DATA IN THIS EXERCISE below:

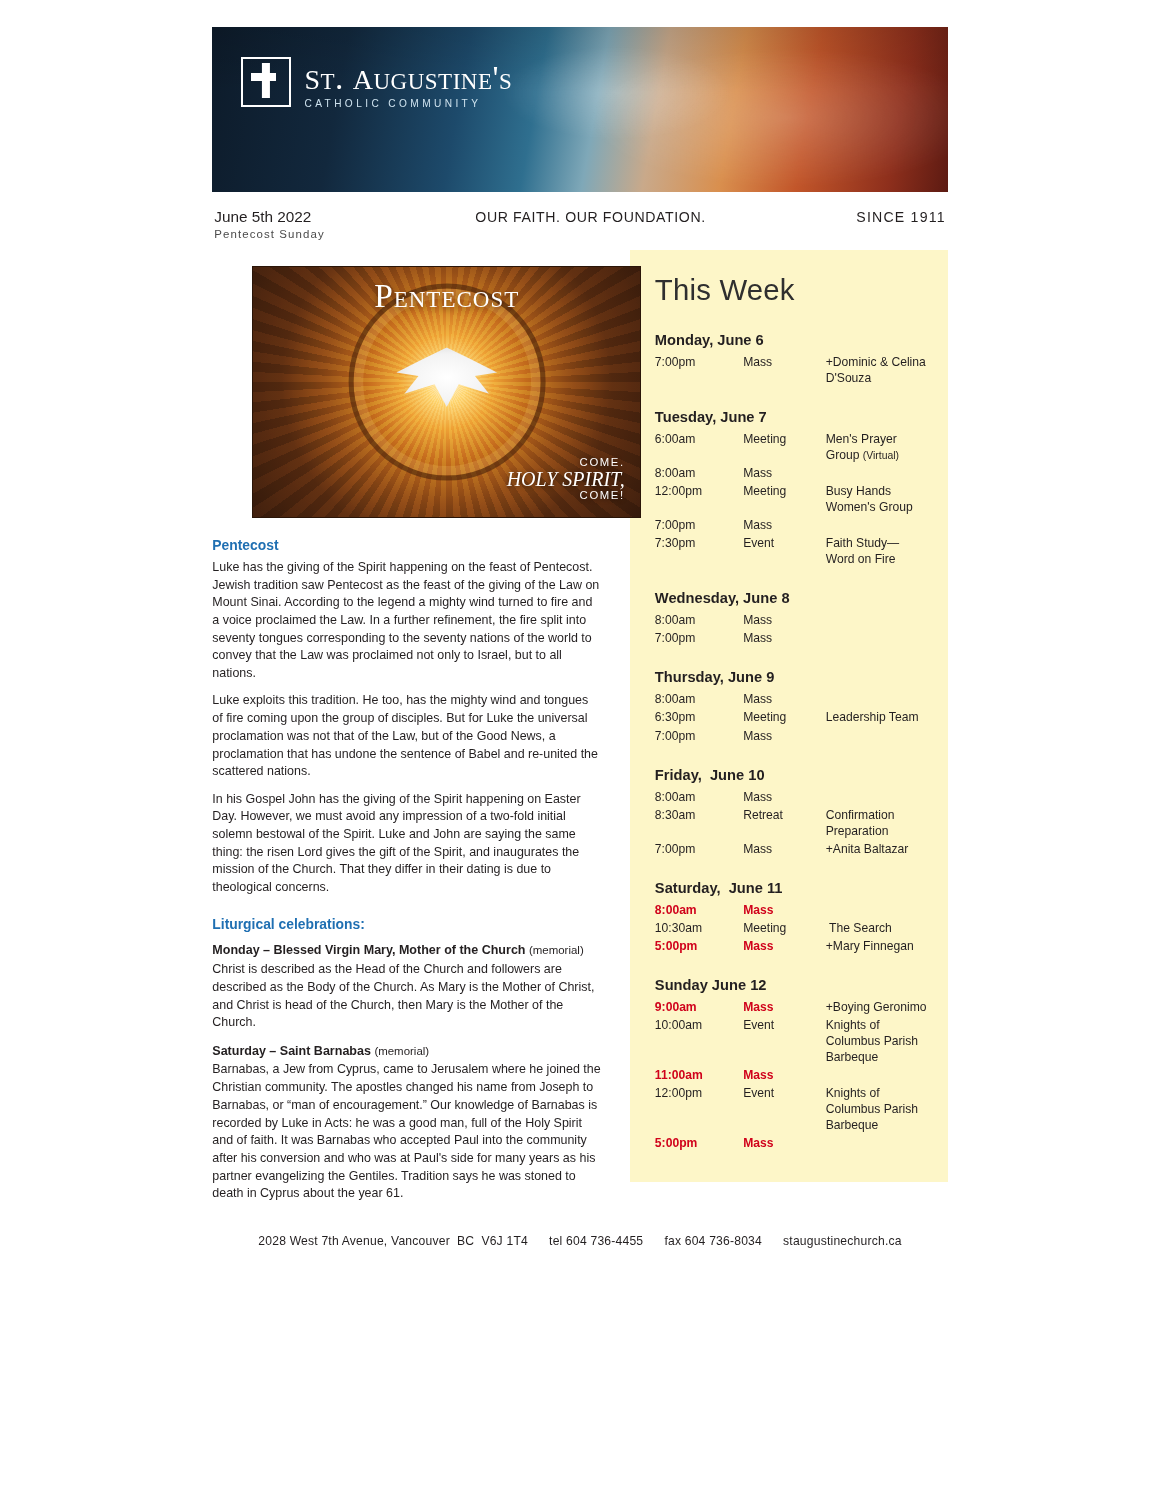St. Augustine's
Catholic Community
June 5th 2022
Pentecost Sunday
OUR FAITH. OUR FOUNDATION.
SINCE 1911
Pentecost
COME.
HOLY SPIRIT,
COME!
Pentecost
Luke has the giving of the Spirit happening on the feast of Pentecost. Jewish tradition saw Pentecost as the feast of the giving of the Law on Mount Sinai. According to the legend a mighty wind turned to fire and a voice proclaimed the Law. In a further refinement, the fire split into seventy tongues corresponding to the seventy nations of the world to convey that the Law was proclaimed not only to Israel, but to all nations.
Luke exploits this tradition. He too, has the mighty wind and tongues of fire coming upon the group of disciples. But for Luke the universal proclamation was not that of the Law, but of the Good News, a proclamation that has undone the sentence of Babel and re-united the scattered nations.
In his Gospel John has the giving of the Spirit happening on Easter Day. However, we must avoid any impression of a two-fold initial solemn bestowal of the Spirit. Luke and John are saying the same thing: the risen Lord gives the gift of the Spirit, and inaugurates the mission of the Church. That they differ in their dating is due to theological concerns.
Liturgical celebrations:
Monday – Blessed Virgin Mary, Mother of the Church (memorial)
Christ is described as the Head of the Church and followers are described as the Body of the Church. As Mary is the Mother of Christ, and Christ is head of the Church, then Mary is the Mother of the Church.
Saturday – Saint Barnabas (memorial)
Barnabas, a Jew from Cyprus, came to Jerusalem where he joined the Christian community. The apostles changed his name from Joseph to Barnabas, or “man of encouragement.” Our knowledge of Barnabas is recorded by Luke in Acts: he was a good man, full of the Holy Spirit and of faith. It was Barnabas who accepted Paul into the community after his conversion and who was at Paul's side for many years as his partner evangelizing the Gentiles. Tradition says he was stoned to death in Cyprus about the year 61.
This Week
Monday, June 6
| 7:00pm | Mass | +Dominic & Celina D'Souza |
Tuesday, June 7
| 6:00am | Meeting | Men's Prayer Group (Virtual) |
| 8:00am | Mass | |
| 12:00pm | Meeting | Busy Hands Women's Group |
| 7:00pm | Mass | |
| 7:30pm | Event | Faith Study—Word on Fire |
Wednesday, June 8
| 8:00am | Mass | |
| 7:00pm | Mass | |
Thursday, June 9
| 8:00am | Mass | |
| 6:30pm | Meeting | Leadership Team |
| 7:00pm | Mass | |
Friday, June 10
| 8:00am | Mass | |
| 8:30am | Retreat | Confirmation Preparation |
| 7:00pm | Mass | +Anita Baltazar |
Saturday, June 11
| 8:00am | Mass | |
| 10:30am | Meeting | The Search |
| 5:00pm | Mass | +Mary Finnegan |
Sunday June 12
| 9:00am | Mass | +Boying Geronimo |
| 10:00am | Event | Knights of Columbus Parish Barbeque |
| 11:00am | Mass | |
| 12:00pm | Event | Knights of Columbus Parish Barbeque |
| 5:00pm | Mass | |
2028 West 7th Avenue, Vancouver BC V6J 1T4 tel 604 736-4455 fax 604 736-8034 staugustinechurch.ca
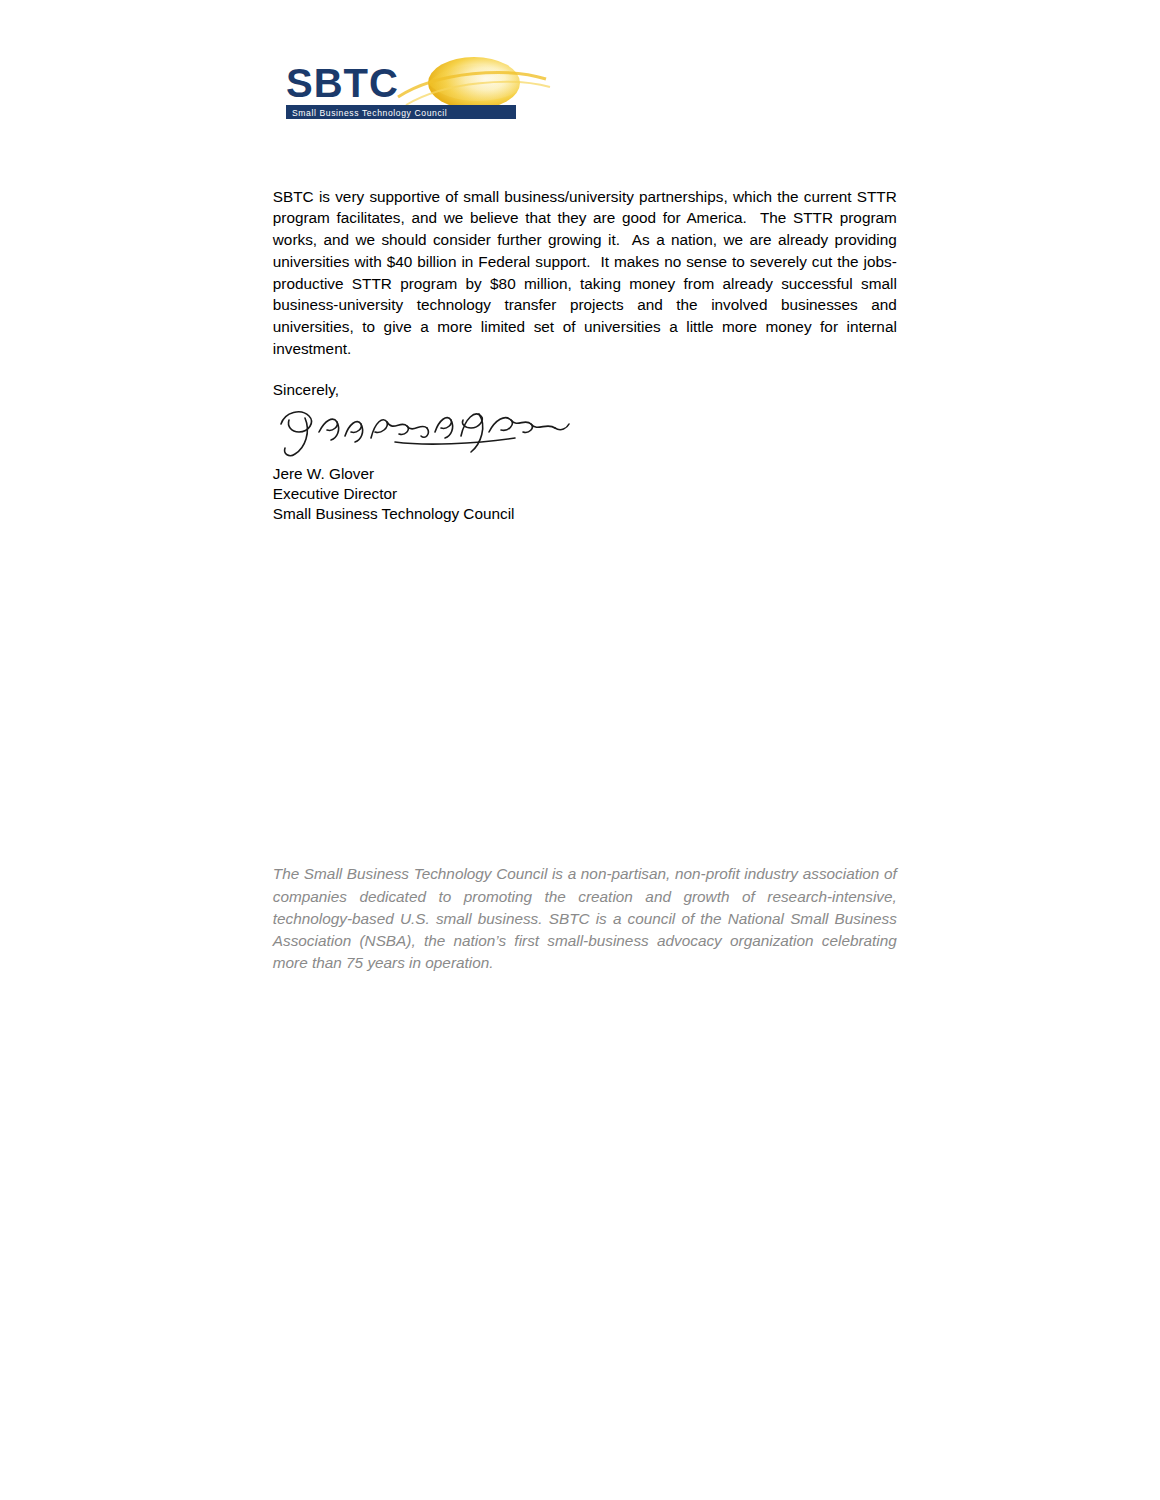SBTC Small Business Technology Council
SBTC is very supportive of small business/university partnerships, which the current STTR program facilitates, and we believe that they are good for America. The STTR program works, and we should consider further growing it. As a nation, we are already providing universities with $40 billion in Federal support. It makes no sense to severely cut the jobs-productive STTR program by $80 million, taking money from already successful small business-university technology transfer projects and the involved businesses and universities, to give a more limited set of universities a little more money for internal investment.
Sincerely,
Jere W. Glover
Executive Director
Small Business Technology Council
The Small Business Technology Council is a non-partisan, non-profit industry association of companies dedicated to promoting the creation and growth of research-intensive, technology-based U.S. small business. SBTC is a council of the National Small Business Association (NSBA), the nation’s first small-business advocacy organization celebrating more than 75 years in operation.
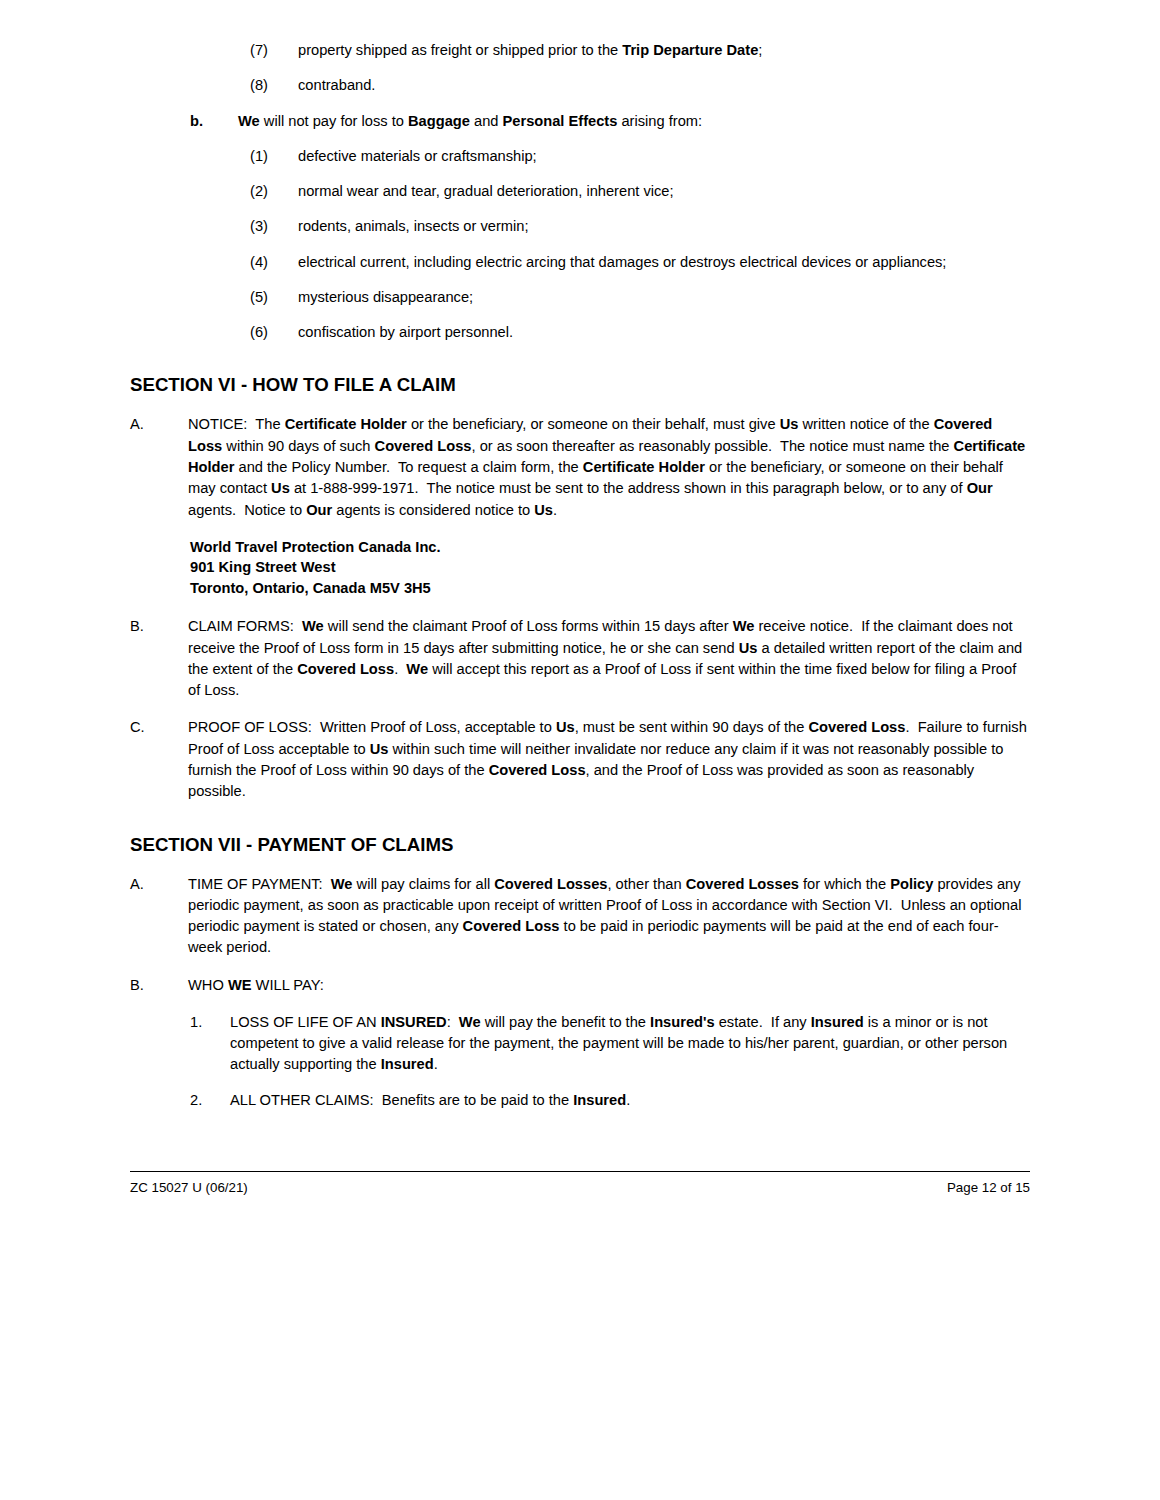(7)
property shipped as freight or shipped prior to the Trip Departure Date;
(8)
contraband.
b.
We will not pay for loss to Baggage and Personal Effects arising from:
(1)
defective materials or craftsmanship;
(2)
normal wear and tear, gradual deterioration, inherent vice;
(3)
rodents, animals, insects or vermin;
(4)
electrical current, including electric arcing that damages or destroys electrical devices or appliances;
(5)
mysterious disappearance;
(6)
confiscation by airport personnel.
SECTION VI - HOW TO FILE A CLAIM
A.
NOTICE: The Certificate Holder or the beneficiary, or someone on their behalf, must give Us written notice of the Covered Loss within 90 days of such Covered Loss, or as soon thereafter as reasonably possible. The notice must name the Certificate Holder and the Policy Number. To request a claim form, the Certificate Holder or the beneficiary, or someone on their behalf may contact Us at 1-888-999-1971. The notice must be sent to the address shown in this paragraph below, or to any of Our agents. Notice to Our agents is considered notice to Us.
World Travel Protection Canada Inc.
901 King Street West
Toronto, Ontario, Canada M5V 3H5
B.
CLAIM FORMS: We will send the claimant Proof of Loss forms within 15 days after We receive notice. If the claimant does not receive the Proof of Loss form in 15 days after submitting notice, he or she can send Us a detailed written report of the claim and the extent of the Covered Loss. We will accept this report as a Proof of Loss if sent within the time fixed below for filing a Proof of Loss.
C.
PROOF OF LOSS: Written Proof of Loss, acceptable to Us, must be sent within 90 days of the Covered Loss. Failure to furnish Proof of Loss acceptable to Us within such time will neither invalidate nor reduce any claim if it was not reasonably possible to furnish the Proof of Loss within 90 days of the Covered Loss, and the Proof of Loss was provided as soon as reasonably possible.
SECTION VII - PAYMENT OF CLAIMS
A.
TIME OF PAYMENT: We will pay claims for all Covered Losses, other than Covered Losses for which the Policy provides any periodic payment, as soon as practicable upon receipt of written Proof of Loss in accordance with Section VI. Unless an optional periodic payment is stated or chosen, any Covered Loss to be paid in periodic payments will be paid at the end of each four-week period.
B.
WHO WE WILL PAY:
1.
LOSS OF LIFE OF AN INSURED: We will pay the benefit to the Insured's estate. If any Insured is a minor or is not competent to give a valid release for the payment, the payment will be made to his/her parent, guardian, or other person actually supporting the Insured.
2.
ALL OTHER CLAIMS: Benefits are to be paid to the Insured.
ZC 15027 U (06/21)
Page 12 of 15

End of DATA IN THIS EXERCISE.

TASK GOAL: What is the number of lines in the entries above that contain the word "within"? Answer with that number only.

RESPONSE: 3